Nach Verwüstungen im Dreißigjährigen Krieg ließ der damalige Besitzer Georg H. von Thümmel das Gutshaus in barocken Formen wiedererrichten. Am 27. Mai 1738 wurde dort der Schriftsteller Moritz August von Thümmel geboren. 1747 erbte der Hofrat Johann Friedrich Zeumer (1717–1774) das Rittergut. Dieser vererbte es dem Ehemann seiner Base Christiana Friederika geb. Meurer (1713–1774), dem Kanzleidirektor und Hofrat Johann Christoph Schmidt (1704–1781). Im Jahr 1794 erwarb der aus der Schweiz stammende Pelzhändler Johann Ullrich Schneider (1747–1815) das Rittergut (der sich jedoch aufgrund der konfessionellen Diskriminierung als Calvinist des Merseburger Beamten Ludwig Schneider als „Strohmann“ bediente). Die Nachfolge Johann Ullrich Schneiders traten seine Tochter Marianne (1792–1849) und ihr Ehemann Franz Botho Freiherr von Eberstein (1787–1841) an.[1]

 
Schloss Schönefeld von Westen, rechts ist der Turm der Gedächtniskirche zu sehen

Während der Völkerschlacht im Oktober 1813 wurde das Dorf völlig zerstört, doch bereits 1820 wurde der Neubau der noch heute genutzten klassizistischen Gedächtniskirche abgeschlossen. Dort heirateten 1840 Clara und Robert Schumann. Schönefeld gehörte bis 1856 zum kursächsischen bzw. königlich-sächsischen Kreisamt Leipzig.[2]

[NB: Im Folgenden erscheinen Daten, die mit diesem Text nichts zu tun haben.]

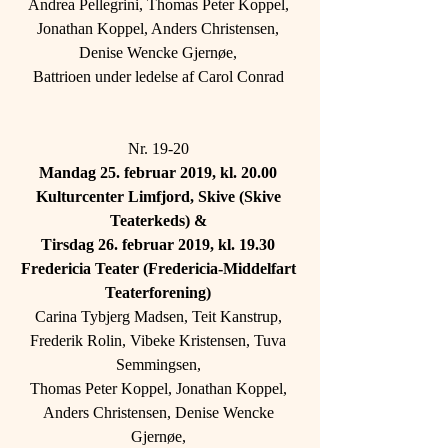
Andrea Pellegrini, Thomas Peter Koppel, 
Jonathan Koppel, Anders Christensen, 
Denise Wencke Gjernøe, 
Battrioen under ledelse af Carol Conrad 
Nr. 19-20 
Mandag 25. februar 2019, kl. 20.00 
Kulturcenter Limfjord, Skive (Skive 
Teaterkeds) & 
Tirsdag 26. februar 2019, kl. 19.30 
Fredericia Teater (Fredericia-Middelfart 
Teaterforening) 
Carina Tybjerg Madsen, Teit Kanstrup, 
Frederik Rolin, Vibeke Kristensen, Tuva 
Semmingsen, 
Thomas Peter Koppel, Jonathan Koppel, 
Anders Christensen, Denise Wencke 
Gjernøe, 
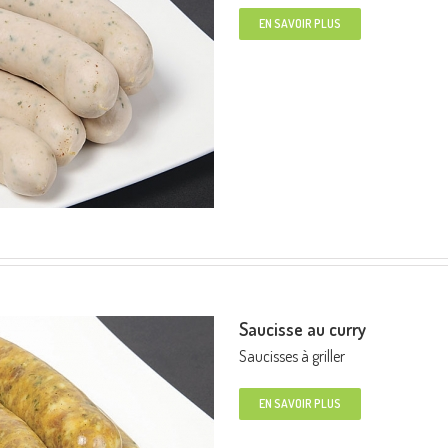
EN SAVOIR PLUS
Saucisse au curry
Saucisses à griller
EN SAVOIR PLUS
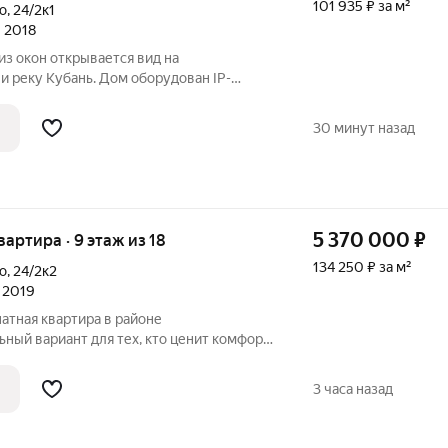
101 935 ₽ за м²
о
,
24/2к1
л 2018
из окон открывается вид на
и реку Кубань. Дом оборудован IP-
дением во дворе и Wi-Fi-соединением.
дворе провести время с семьей на
30 минут назад
товить
5 370 000
₽
квартира · 9 этаж из 18
134 250 ₽ за м²
о
,
24/2к2
л 2019
атная квартира в районе
ный вариант для тех, кто ценит комфорт,
аструктуру. В квартире выполнен
агодаря чему она выглядит очень
3 часа назад
то ждёт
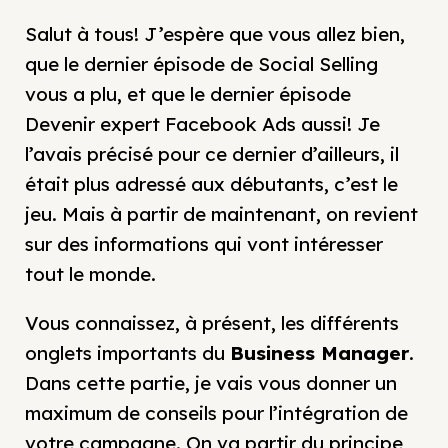
Salut à tous! J’espère que vous allez bien,
que le dernier épisode de Social Selling
vous a plu, et que le dernier épisode
Devenir expert Facebook Ads aussi! Je
l’avais précisé pour ce dernier d’ailleurs, il
était plus adressé aux débutants, c’est le
jeu. Mais à partir de maintenant, on revient
sur des informations qui vont intéresser
tout le monde.
Vous connaissez, à présent, les différents
onglets importants du
Business Manager
.
Dans cette partie, je vais vous donner un
maximum de conseils pour l’intégration de
votre campagne. On va partir du principe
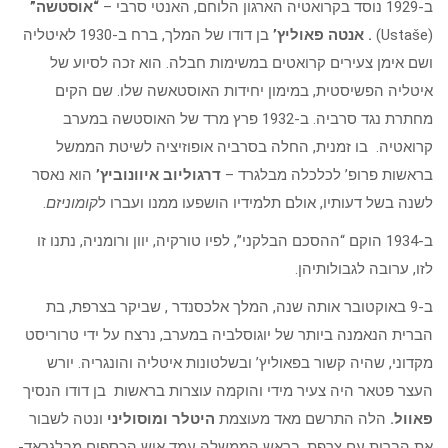
ב-1929 נוסד בקרואטיה הארגון הלוחם, האנטי סרבי –
“אוסטשה”
(Ustaše)
. אנטה פאוליץ’
בן דודו של המלך, ברח ב-1930 לאיטליה
ושם אימן צעירים קרואטים במשימות חבלה. הוא זכה לסיוע של
איטליה הפשיסטית, במימון יחידות האוסטאשה שלו. שם הקים
מחתרת נגד סרביה. ב-1932 פרץ מרד של האוסטשה במערב
קרואטיה. בו זמנית, החלה בסרביה אופוזיציה לשיטת הממשל
בראשות פרופ’ לכלכלה מבלגרד –
דרגוליוב איוונוביץ’
הוא נאסר
לשנה בשל דעותיו, אולם תלמידיו הושפעו ממנו ועברו ל
קומוניזם
.
ב-1934 הוקם “ההסכם הבלקני”, לפיו טורקיה, יוון ורומניה, נתנו זו
לזו, ערובה לגבולותיהן.
ב-9 באוקטובר אותה שנה, המלך אלכסנדר , שביקר בצרפת, בת
הברית הנאמנה ביותר של יוגוסלביה במערב, נרצח על ידי טרוריסט
מקדוני, שהיה קשור בפאוליץ’ ובשלטונות איטליה והונגריה. יורש
העצר פטאר היה צעיר מידי והוקמה עוצרות בראשות בן דודו הנסיך
פאוול.
הלה התרשם מאד מעוצמת
היטלר ומוסוליני
ונטה לשבור
את הברית עם צרפת. בראש הממשלה עמד איש הכספים מבלגראד-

Im Zuge des Baus der Bahnstrecke Leipzig–Dresden, die über das Gebiet des Rittergutsbezirks Schönefeld (zunächst entlang der heutigen Eisenbahnstraße) verlief, ließ sich der südlich der Trasse gelegene Teil in den 1830er-Jahren nur noch schwer bewirtschafteten. Die Gutsbesitzer Marianne und Franz Botho von Eberstein parzellierten daher das Areal und verkauften es an Immobilienentwickler, die dort ein Arbeiterwohngebiet errichten. Dieses hieß zunächst Colonie Eberstein und wurde 1845 als Neuschönefeld eine selbstständige Gemeinde. Hedwig von Eberstein erbte nach dem Tod ihrer Mutter 1849 das Rittergut. Sie ließ das während der Völkerschlacht zerstörte Schloss 1871–1876 wiederaufbauen. Im Süden des Rittergutsbezirks (nördlich von Neuschönefeld) entstand ab 1870 der Neue Anbau vor Schönefeld, ein weiteres dicht besiedeltes Arbeiterviertel, das 1881 als Neustadt bei Leipzig eine eigene Gemeinde wurde.[1]

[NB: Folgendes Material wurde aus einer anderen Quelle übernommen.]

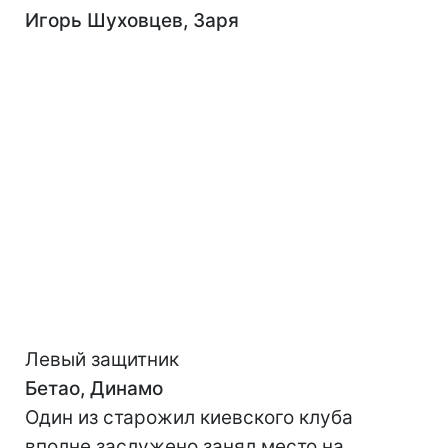
Игорь Шуховцев, Заря
Левый защитник
Бетао, Динамо
Один из старожил киевского клуба
вполне заслужено занял место на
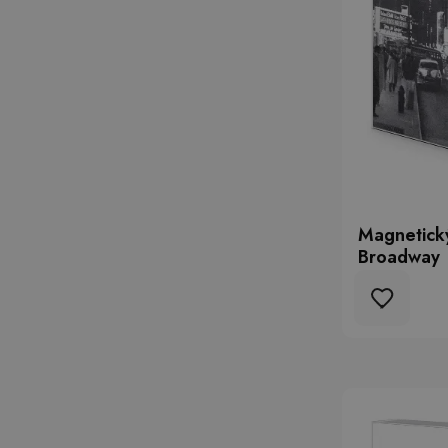
Magnetický
Broadway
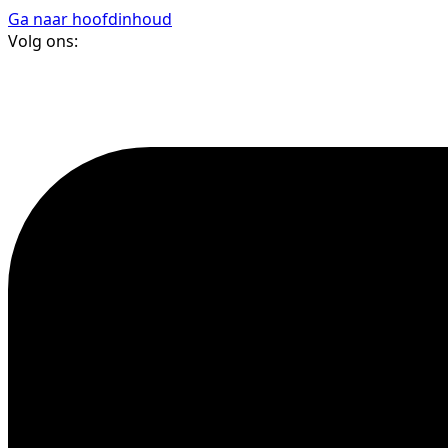
Ga naar hoofdinhoud
Volg ons:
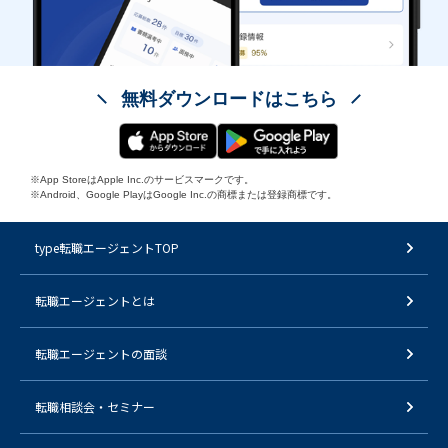
無料ダウンロードはこちら
※App StoreはApple Inc.のサービスマークです。
※Android、Google PlayはGoogle Inc.の商標または登録商標です。
type転職エージェントTOP
転職エージェントとは
転職エージェントの面談
転職相談会・セミナー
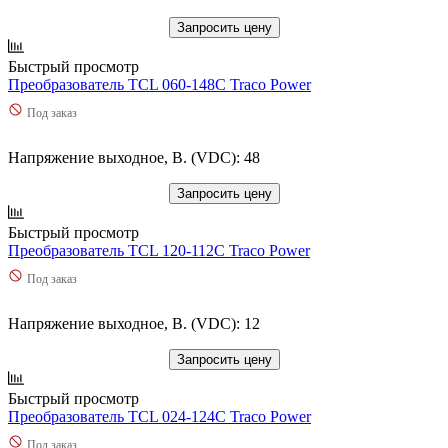
Запросить цену
Быстрый просмотр
Преобразователь TCL 060-148C Traco Power
Под заказ
Напряжение выходное, В. (VDC): 48
Запросить цену
Быстрый просмотр
Преобразователь TCL 120-112C Traco Power
Под заказ
Напряжение выходное, В. (VDC): 12
Запросить цену
Быстрый просмотр
Преобразователь TCL 024-124C Traco Power
Под заказ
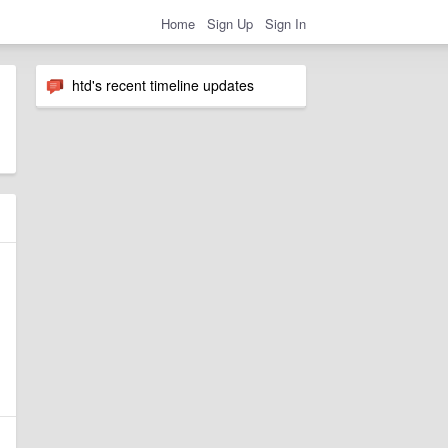
Home
Sign Up
Sign In
htd's recent timeline updates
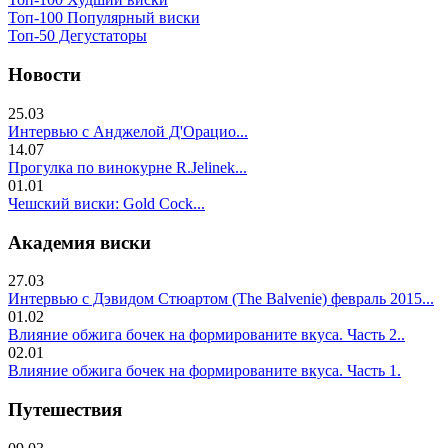
Топ-100 Популярный виски
Топ-50 Дегустаторы
Новости
25.03
Интервью с Анджелой Д'Орацио...
14.07
Прогулка по винокурне R.Jelinek...
01.01
Чешский виски: Gold Cock...
Академия виски
27.03
Интервью с Дэвидом Стюартом (The Balvenie) февраль 2015...
01.02
Влияние обжига бочек на формированите вкуса. Часть 2..
02.01
Влияние обжига бочек на формированите вкуса. Часть 1.
Путешествия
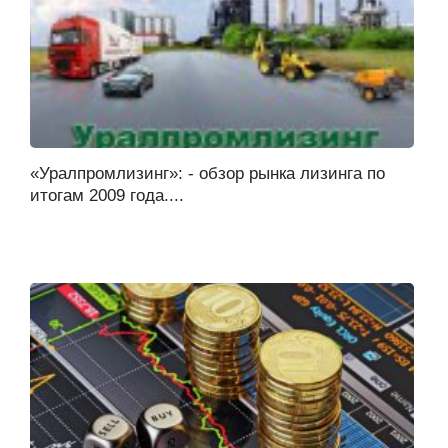
«Уралпромлизинг»: - обзор рынка лизинга по
итогам 2009 года....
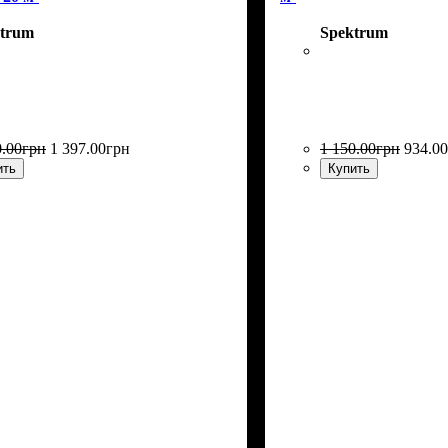
trum
Spektrum
0
.
00
грн
1 397
.
00
грн
1 150
.
00
грн
934
.
00
ить
Купить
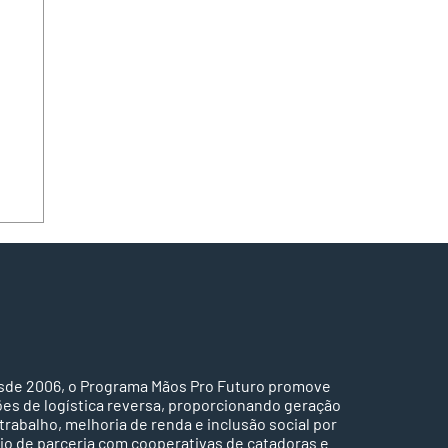
sde 2006, o Programa Mãos Pro Futuro promove
ões de logística reversa, proporcionando geração
do
trabalho, melhoria de renda e inclusão social por
io de parceria com cooperativas de catadoras e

Im Zuge des explosionsartigen Wachstums der Leipziger Bevölkerung entwickelte sich auch Schönefeld selbst zunehmend vom Bauerndorf zu einem Arbeitervorort. Die Bevölkerungszahl stieg von 889 Einwohnern im Jahr 1834 auf 4344 (1890) und 14.879 (1910) – trotz der Ausgliederung von Neuschönefeld und Neustadt. Im Bereich der Dimpfelstraße entstanden bereits in den 1880er-Jahren viergeschossige Wohnhäuser in geschlossener Bauweise und Gründerzeitstil. Der Haltepunkt Schönefeld an der Bahnstrecke Leipzig–Eilenburg wurde 1888 eingeweiht und in der Folgezeit zum Personenbahnhof ausgebaut. Seine Lage – mehr als 2 km östlich des Ortskerns – war jedoch für Schönefeld ungünstig, der Personenverkehr wurde 1942 wieder eingestellt, bauliche Reste finden sich in der nördlichen Elisabeth-Schumacher-Straße.[3] Zudem erhielt Schönefeld 1896 Anschluss an das Leipziger Straßenbahnnetz.

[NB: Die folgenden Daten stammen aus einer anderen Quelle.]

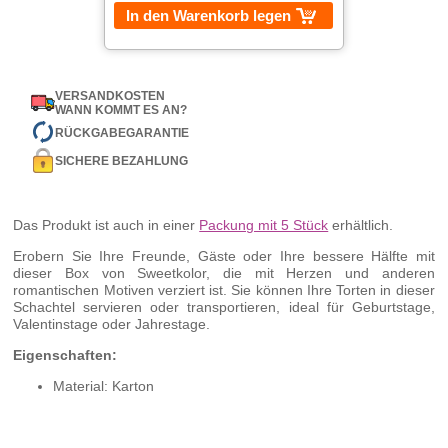
In den Warenkorb legen
VERSANDKOSTEN
WANN KOMMT ES AN?
RÜCKGABEGARANTIE
SICHERE BEZAHLUNG
Das Produkt ist auch in einer
Packung mit 5 Stück
erhältlich.
Erobern Sie Ihre Freunde, Gäste oder Ihre bessere Hälfte mit
dieser Box von Sweetkolor, die mit Herzen und anderen
romantischen Motiven verziert ist. Sie können Ihre Torten in dieser
Schachtel servieren oder transportieren, ideal für Geburtstage,
Valentinstage oder Jahrestage.
Eigenschaften:
Material: Karton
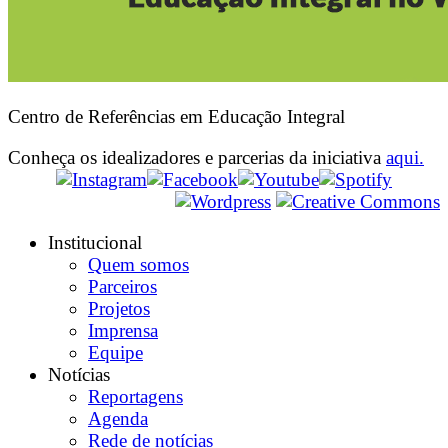
Centro de Referências em Educação Integral
Conheça os idealizadores e parcerias da iniciativa
aqui.
Institucional
Quem somos
Parceiros
Projetos
Imprensa
Equipe
Notícias
Reportagens
Agenda
Rede de notícias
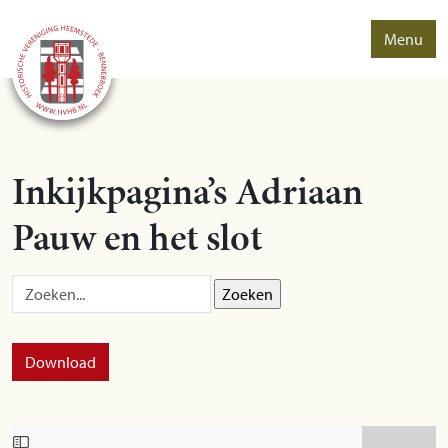
Menu
Inkijkpagina’s Adriaan
Pauw en het slot
Zoek op:
Download
Skip to PDF content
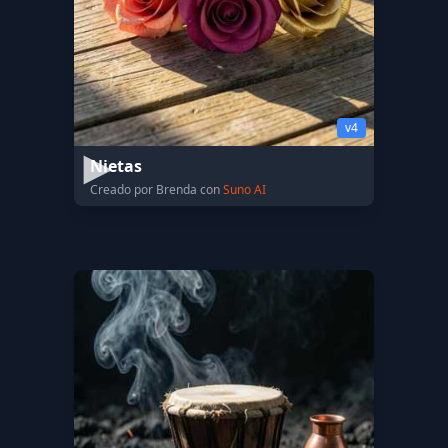
v4
Nietas
Creado por Brenda con
Suno AI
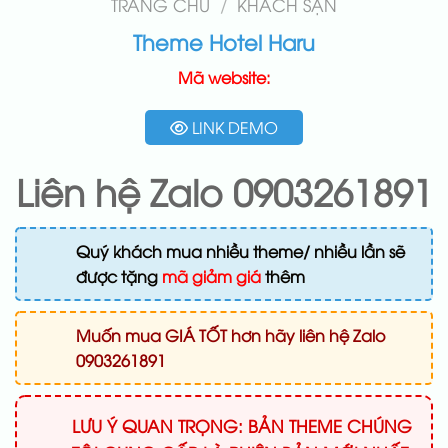
TRANG CHỦ
/
KHÁCH SẠN
Theme Hotel Haru
Mã website:
LINK DEMO
Liên hệ Zalo 0903261891
Quý khách mua nhiều theme/ nhiều lần sẽ
được tặng
mã giảm giá
thêm
Muốn mua GIÁ TỐT hơn hãy liên hệ Zalo
0903261891
LƯU Ý QUAN TRỌNG: BẢN THEME CHÚNG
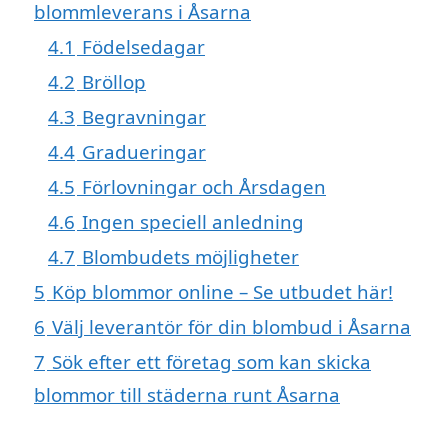
blommleverans i Åsarna
4.1
Födelsedagar
4.2
Bröllop
4.3
Begravningar
4.4
Gradueringar
4.5
Förlovningar och Årsdagen
4.6
Ingen speciell anledning
4.7
Blombudets möjligheter
5
Köp blommor online – Se utbudet här!
6
Välj leverantör för din blombud i Åsarna
7
Sök efter ett företag som kan skicka
blommor till städerna runt Åsarna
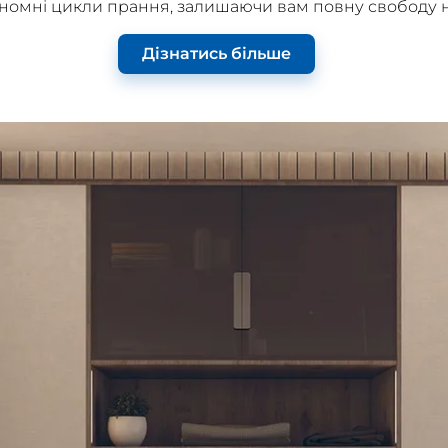
номні цикли прання, залишаючи вам повну свободу н
Дізнатись більше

Als Hedwig von Eberstein 1900 kinderlos starb, vermachte sie ihr großes Vermögen der wohltätigen Mariannenstiftung (benannt nach ihrer Mutter Marianne von Eberstein). Zudem verfügte sie testamentarisch, dass das Areal westlich der Lindenallee (heute Schönefelder Allee) unbebaut bleiben sollte. Dort wurde ab 1913 der Volkspark Schönefeld angelegt, der seit 1931 Mariannenpark heißt.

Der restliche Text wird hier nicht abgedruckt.